◆ TASK PROMPT ◆
Lay out every line of the listing below as a Markdown table with the columns Row and Listing line, one numbered row per line, skipping blank lines.

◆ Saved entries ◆
--*--
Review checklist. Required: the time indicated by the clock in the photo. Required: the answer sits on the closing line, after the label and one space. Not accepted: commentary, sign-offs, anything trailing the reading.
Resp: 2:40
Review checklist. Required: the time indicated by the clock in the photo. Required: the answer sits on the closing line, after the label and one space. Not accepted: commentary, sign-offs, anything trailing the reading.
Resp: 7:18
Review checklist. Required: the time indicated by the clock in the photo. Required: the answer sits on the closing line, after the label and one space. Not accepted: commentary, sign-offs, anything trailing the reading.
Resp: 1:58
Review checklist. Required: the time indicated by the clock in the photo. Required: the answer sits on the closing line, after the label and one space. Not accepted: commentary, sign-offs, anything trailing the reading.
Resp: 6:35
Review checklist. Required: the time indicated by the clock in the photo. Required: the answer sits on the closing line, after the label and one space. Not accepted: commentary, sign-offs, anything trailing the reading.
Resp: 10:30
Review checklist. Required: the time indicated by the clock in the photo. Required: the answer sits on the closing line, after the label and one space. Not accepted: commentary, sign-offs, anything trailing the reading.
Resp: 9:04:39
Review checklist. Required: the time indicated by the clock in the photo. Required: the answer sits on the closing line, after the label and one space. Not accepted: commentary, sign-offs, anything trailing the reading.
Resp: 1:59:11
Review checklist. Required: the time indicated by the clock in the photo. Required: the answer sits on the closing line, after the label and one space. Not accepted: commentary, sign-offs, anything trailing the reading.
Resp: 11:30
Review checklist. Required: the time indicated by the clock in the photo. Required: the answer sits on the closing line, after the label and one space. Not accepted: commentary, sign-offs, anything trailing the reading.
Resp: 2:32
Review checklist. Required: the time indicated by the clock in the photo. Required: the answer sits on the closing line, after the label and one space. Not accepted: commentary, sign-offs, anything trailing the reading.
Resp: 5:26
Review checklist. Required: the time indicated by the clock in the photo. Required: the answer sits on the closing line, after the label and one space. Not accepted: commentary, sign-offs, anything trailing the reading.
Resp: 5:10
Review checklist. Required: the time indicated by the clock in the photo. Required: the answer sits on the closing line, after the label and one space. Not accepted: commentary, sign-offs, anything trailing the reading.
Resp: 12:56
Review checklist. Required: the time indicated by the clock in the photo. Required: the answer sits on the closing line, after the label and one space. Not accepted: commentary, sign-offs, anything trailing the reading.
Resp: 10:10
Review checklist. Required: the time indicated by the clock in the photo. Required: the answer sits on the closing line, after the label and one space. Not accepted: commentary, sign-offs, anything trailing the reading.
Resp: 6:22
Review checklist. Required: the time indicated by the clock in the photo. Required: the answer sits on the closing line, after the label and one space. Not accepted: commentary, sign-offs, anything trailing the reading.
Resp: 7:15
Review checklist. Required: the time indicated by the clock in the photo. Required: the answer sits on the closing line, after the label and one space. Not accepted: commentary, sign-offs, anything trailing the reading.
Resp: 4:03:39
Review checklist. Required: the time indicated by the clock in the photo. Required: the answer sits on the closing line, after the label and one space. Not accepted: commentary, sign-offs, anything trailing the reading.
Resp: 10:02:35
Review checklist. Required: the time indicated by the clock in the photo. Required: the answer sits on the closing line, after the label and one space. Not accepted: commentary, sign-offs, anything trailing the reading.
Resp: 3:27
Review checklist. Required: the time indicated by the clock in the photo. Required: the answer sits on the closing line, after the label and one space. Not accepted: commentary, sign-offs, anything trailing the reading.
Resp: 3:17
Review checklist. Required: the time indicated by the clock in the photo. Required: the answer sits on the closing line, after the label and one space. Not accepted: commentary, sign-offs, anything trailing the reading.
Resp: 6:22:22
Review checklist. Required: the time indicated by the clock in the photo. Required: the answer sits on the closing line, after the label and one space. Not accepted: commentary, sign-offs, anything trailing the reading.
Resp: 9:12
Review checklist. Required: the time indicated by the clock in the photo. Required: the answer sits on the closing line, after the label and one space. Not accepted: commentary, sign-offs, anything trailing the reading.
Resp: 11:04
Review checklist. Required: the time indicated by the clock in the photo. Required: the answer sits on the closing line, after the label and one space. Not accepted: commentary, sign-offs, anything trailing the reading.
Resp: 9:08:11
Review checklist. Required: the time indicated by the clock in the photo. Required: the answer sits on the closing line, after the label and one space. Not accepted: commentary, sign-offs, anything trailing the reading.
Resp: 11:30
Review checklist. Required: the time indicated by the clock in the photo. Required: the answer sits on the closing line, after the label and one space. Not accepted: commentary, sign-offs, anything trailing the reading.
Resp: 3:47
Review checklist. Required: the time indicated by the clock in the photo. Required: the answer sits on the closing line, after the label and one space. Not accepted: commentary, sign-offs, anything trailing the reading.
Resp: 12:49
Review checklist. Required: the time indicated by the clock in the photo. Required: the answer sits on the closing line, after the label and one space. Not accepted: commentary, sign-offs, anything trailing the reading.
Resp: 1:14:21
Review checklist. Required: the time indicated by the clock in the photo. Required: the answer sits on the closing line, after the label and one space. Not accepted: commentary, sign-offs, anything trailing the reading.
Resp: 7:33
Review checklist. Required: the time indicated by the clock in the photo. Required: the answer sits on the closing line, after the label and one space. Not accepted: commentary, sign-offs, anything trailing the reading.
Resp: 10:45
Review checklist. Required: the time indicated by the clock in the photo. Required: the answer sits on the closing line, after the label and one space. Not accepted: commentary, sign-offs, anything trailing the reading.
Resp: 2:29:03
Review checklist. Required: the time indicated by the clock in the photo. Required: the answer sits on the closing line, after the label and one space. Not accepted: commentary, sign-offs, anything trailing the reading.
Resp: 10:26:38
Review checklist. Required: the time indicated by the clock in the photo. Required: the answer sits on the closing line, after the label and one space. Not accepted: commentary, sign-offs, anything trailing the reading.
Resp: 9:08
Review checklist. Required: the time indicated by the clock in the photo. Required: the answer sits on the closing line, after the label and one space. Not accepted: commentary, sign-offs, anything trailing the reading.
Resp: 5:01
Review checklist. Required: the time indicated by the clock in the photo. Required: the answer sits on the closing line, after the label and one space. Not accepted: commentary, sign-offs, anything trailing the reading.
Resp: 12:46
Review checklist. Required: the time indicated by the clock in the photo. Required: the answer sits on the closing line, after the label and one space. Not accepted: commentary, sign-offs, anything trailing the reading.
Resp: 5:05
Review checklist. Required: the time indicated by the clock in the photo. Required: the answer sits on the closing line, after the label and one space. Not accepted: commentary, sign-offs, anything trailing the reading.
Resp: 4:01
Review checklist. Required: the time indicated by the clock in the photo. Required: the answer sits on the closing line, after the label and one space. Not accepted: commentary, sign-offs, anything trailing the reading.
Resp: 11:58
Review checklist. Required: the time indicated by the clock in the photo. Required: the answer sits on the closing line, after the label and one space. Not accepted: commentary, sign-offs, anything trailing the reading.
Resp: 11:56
--*--
◆ REPLY ◆
| Row | Listing line |
|---|---|
| 1 | Review checklist. Required: the time indicated by the clock in the photo. Required: the answer sits on the closing line, after the label and one space. Not accepted: commentary, sign-offs, anything trailing the reading. |
| 2 | Resp: 2:40 |
| 3 | Review checklist. Required: the time indicated by the clock in the photo. Required: the answer sits on the closing line, after the label and one space. Not accepted: commentary, sign-offs, anything trailing the reading. |
| 4 | Resp: 7:18 |
| 5 | Review checklist. Required: the time indicated by the clock in the photo. Required: the answer sits on the closing line, after the label and one space. Not accepted: commentary, sign-offs, anything trailing the reading. |
| 6 | Resp: 1:58 |
| 7 | Review checklist. Required: the time indicated by the clock in the photo. Required: the answer sits on the closing line, after the label and one space. Not accepted: commentary, sign-offs, anything trailing the reading. |
| 8 | Resp: 6:35 |
| 9 | Review checklist. Required: the time indicated by the clock in the photo. Required: the answer sits on the closing line, after the label and one space. Not accepted: commentary, sign-offs, anything trailing the reading. |
| 10 | Resp: 10:30 |
| 11 | Review checklist. Required: the time indicated by the clock in the photo. Required: the answer sits on the closing line, after the label and one space. Not accepted: commentary, sign-offs, anything trailing the reading. |
| 12 | Resp: 9:04:39 |
| 13 | Review checklist. Required: the time indicated by the clock in the photo. Required: the answer sits on the closing line, after the label and one space. Not accepted: commentary, sign-offs, anything trailing the reading. |
| 14 | Resp: 1:59:11 |
| 15 | Review checklist. Required: the time indicated by the clock in the photo. Required: the answer sits on the closing line, after the label and one space. Not accepted: commentary, sign-offs, anything trailing the reading. |
| 16 | Resp: 11:30 |
| 17 | Review checklist. Required: the time indicated by the clock in the photo. Required: the answer sits on the closing line, after the label and one space. Not accepted: commentary, sign-offs, anything trailing the reading. |
| 18 | Resp: 2:32 |
| 19 | Review checklist. Required: the time indicated by the clock in the photo. Required: the answer sits on the closing line, after the label and one space. Not accepted: commentary, sign-offs, anything trailing the reading. |
| 20 | Resp: 5:26 |
| 21 | Review checklist. Required: the time indicated by the clock in the photo. Required: the answer sits on the closing line, after the label and one space. Not accepted: commentary, sign-offs, anything trailing the reading. |
| 22 | Resp: 5:10 |
| 23 | Review checklist. Required: the time indicated by the clock in the photo. Required: the answer sits on the closing line, after the label and one space. Not accepted: commentary, sign-offs, anything trailing the reading. |
| 24 | Resp: 12:56 |
| 25 | Review checklist. Required: the time indicated by the clock in the photo. Required: the answer sits on the closing line, after the label and one space. Not accepted: commentary, sign-offs, anything trailing the reading. |
| 26 | Resp: 10:10 |
| 27 | Review checklist. Required: the time indicated by the clock in the photo. Required: the answer sits on the closing line, after the label and one space. Not accepted: commentary, sign-offs, anything trailing the reading. |
| 28 | Resp: 6:22 |
| 29 | Review checklist. Required: the time indicated by the clock in the photo. Required: the answer sits on the closing line, after the label and one space. Not accepted: commentary, sign-offs, anything trailing the reading. |
| 30 | Resp: 7:15 |
| 31 | Review checklist. Required: the time indicated by the clock in the photo. Required: the answer sits on the closing line, after the label and one space. Not accepted: commentary, sign-offs, anything trailing the reading. |
| 32 | Resp: 4:03:39 |
| 33 | Review checklist. Required: the time indicated by the clock in the photo. Required: the answer sits on the closing line, after the label and one space. Not accepted: commentary, sign-offs, anything trailing the reading. |
| 34 | Resp: 10:02:35 |
| 35 | Review checklist. Required: the time indicated by the clock in the photo. Required: the answer sits on the closing line, after the label and one space. Not accepted: commentary, sign-offs, anything trailing the reading. |
| 36 | Resp: 3:27 |
| 37 | Review checklist. Required: the time indicated by the clock in the photo. Required: the answer sits on the closing line, after the label and one space. Not accepted: commentary, sign-offs, anything trailing the reading. |
| 38 | Resp: 3:17 |
| 39 | Review checklist. Required: the time indicated by the clock in the photo. Required: the answer sits on the closing line, after the label and one space. Not accepted: commentary, sign-offs, anything trailing the reading. |
| 40 | Resp: 6:22:22 |
| 41 | Review checklist. Required: the time indicated by the clock in the photo. Required: the answer sits on the closing line, after the label and one space. Not accepted: commentary, sign-offs, anything trailing the reading. |
| 42 | Resp: 9:12 |
| 43 | Review checklist. Required: the time indicated by the clock in the photo. Required: the answer sits on the closing line, after the label and one space. Not accepted: commentary, sign-offs, anything trailing the reading. |
| 44 | Resp: 11:04 |
| 45 | Review checklist. Required: the time indicated by the clock in the photo. Required: the answer sits on the closing line, after the label and one space. Not accepted: commentary, sign-offs, anything trailing the reading. |
| 46 | Resp: 9:08:11 |
| 47 | Review checklist. Required: the time indicated by the clock in the photo. Required: the answer sits on the closing line, after the label and one space. Not accepted: commentary, sign-offs, anything trailing the reading. |
| 48 | Resp: 11:30 |
| 49 | Review checklist. Required: the time indicated by the clock in the photo. Required: the answer sits on the closing line, after the label and one space. Not accepted: commentary, sign-offs, anything trailing the reading. |
| 50 | Resp: 3:47 |
| 51 | Review checklist. Required: the time indicated by the clock in the photo. Required: the answer sits on the closing line, after the label and one space. Not accepted: commentary, sign-offs, anything trailing the reading. |
| 52 | Resp: 12:49 |
| 53 | Review checklist. Required: the time indicated by the clock in the photo. Required: the answer sits on the closing line, after the label and one space. Not accepted: commentary, sign-offs, anything trailing the reading. |
| 54 | Resp: 1:14:21 |
| 55 | Review checklist. Required: the time indicated by the clock in the photo. Required: the answer sits on the closing line, after the label and one space. Not accepted: commentary, sign-offs, anything trailing the reading. |
| 56 | Resp: 7:33 |
| 57 | Review checklist. Required: the time indicated by the clock in the photo. Required: the answer sits on the closing line, after the label and one space. Not accepted: commentary, sign-offs, anything trailing the reading. |
| 58 | Resp: 10:45 |
| 59 | Review checklist. Required: the time indicated by the clock in the photo. Required: the answer sits on the closing line, after the label and one space. Not accepted: commentary, sign-offs, anything trailing the reading. |
| 60 | Resp: 2:29:03 |
| 61 | Review checklist. Required: the time indicated by the clock in the photo. Required: the answer sits on the closing line, after the label and one space. Not accepted: commentary, sign-offs, anything trailing the reading. |
| 62 | Resp: 10:26:38 |
| 63 | Review checklist. Required: the time indicated by the clock in the photo. Required: the answer sits on the closing line, after the label and one space. Not accepted: commentary, sign-offs, anything trailing the reading. |
| 64 | Resp: 9:08 |
| 65 | Review checklist. Required: the time indicated by the clock in the photo. Required: the answer sits on the closing line, after the label and one space. Not accepted: commentary, sign-offs, anything trailing the reading. |
| 66 | Resp: 5:01 |
| 67 | Review checklist. Required: the time indicated by the clock in the photo. Required: the answer sits on the closing line, after the label and one space. Not accepted: commentary, sign-offs, anything trailing the reading. |
| 68 | Resp: 12:46 |
| 69 | Review checklist. Required: the time indicated by the clock in the photo. Required: the answer sits on the closing line, after the label and one space. Not accepted: commentary, sign-offs, anything trailing the reading. |
| 70 | Resp: 5:05 |
| 71 | Review checklist. Required: the time indicated by the clock in the photo. Required: the answer sits on the closing line, after the label and one space. Not accepted: commentary, sign-offs, anything trailing the reading. |
| 72 | Resp: 4:01 |
| 73 | Review checklist. Required: the time indicated by the clock in the photo. Required: the answer sits on the closing line, after the label and one space. Not accepted: commentary, sign-offs, anything trailing the reading. |
| 74 | Resp: 11:58 |
| 75 | Review checklist. Required: the time indicated by the clock in the photo. Required: the answer sits on the closing line, after the label and one space. Not accepted: commentary, sign-offs, anything trailing the reading. |
| 76 | Resp: 11:56 |